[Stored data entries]
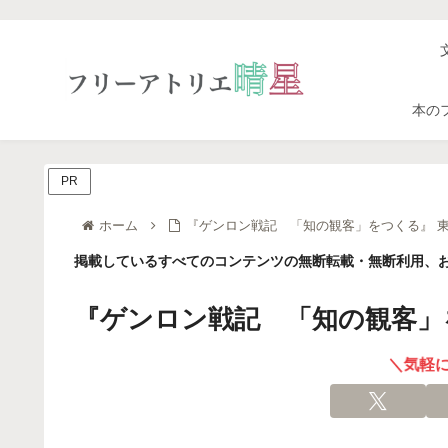
本の
PR
ホーム
『ゲンロン戦記 「知の観客」をつくる』 東
掲載しているすべてのコンテンツの無断転載・無断利用、お
『ゲンロン戦記 「知の観客」
＼気軽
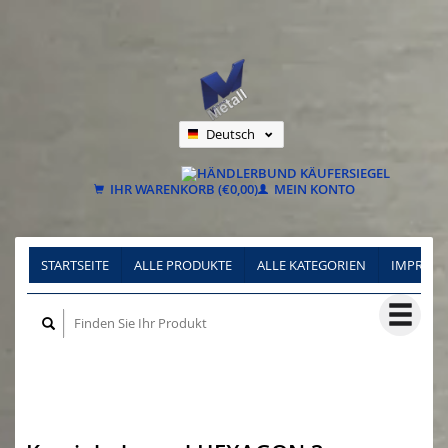
Deutsch
Nederlands
Français
IHR WARENKORB (€0,00)
MEIN KONTO
STARTSEITE
ALLE PRODUKTE
ALLE KATEGORIEN
IMPRES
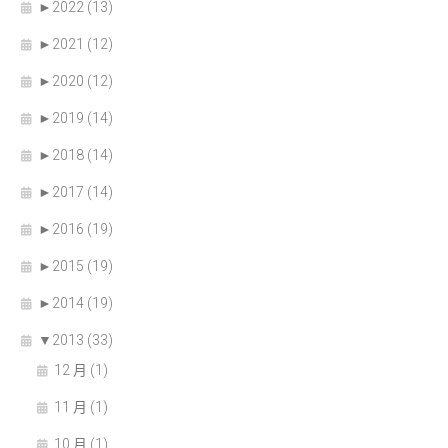
►
2022 (13)
►
2021 (12)
►
2020 (12)
►
2019 (14)
►
2018 (14)
►
2017 (14)
►
2016 (19)
►
2015 (19)
►
2014 (19)
▼
2013 (33)
12 月 (1)
11 月 (1)
10 月 (1)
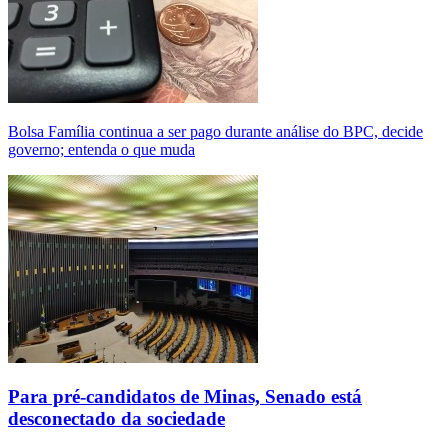
Bolsa Família continua a ser pago durante análise do BPC, decide
governo; entenda o que muda
Para pré-candidatos de Minas, Senado está
desconectado da sociedade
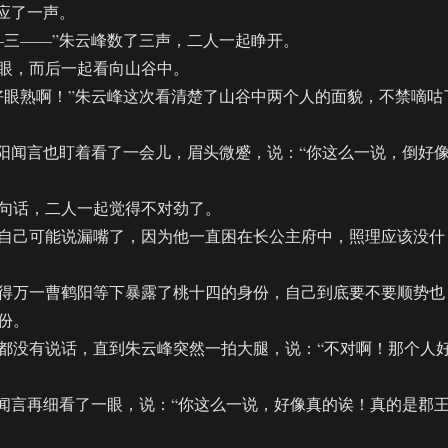
应了一声。
三——”朱云峰数了三声，二人一起睁开。
，而后一起看向山谷中。
眼熟啊！”朱云峰这次看清楚了山谷中两个人的面貌，不禁嘀咕
闻言也盯着看了一会儿，眉头微蹙，说：“你这么一说，倒好
话，二人一起觉得不对劲了。
己可能说漏嘴了，因为他一直困在长公主府中，照理应该没什
万一曹鹤阳等下暴露了桃十四的身份，自己到底要不要顺势也
份。
没有说话，直到朱云峰突然一拍大腿，说：“不对啊！那个人
言再细看了一眼，说：“你这么一说，好像真的诶！真的是郡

- Directive
Report all lines of the data that include the word "你这么一说".

- Task result
闻言也盯着看了一会儿，眉头微蹙，说：“你这么一说，倒好
言再细看了一眼，说：“你这么一说，好像真的诶！真的是郡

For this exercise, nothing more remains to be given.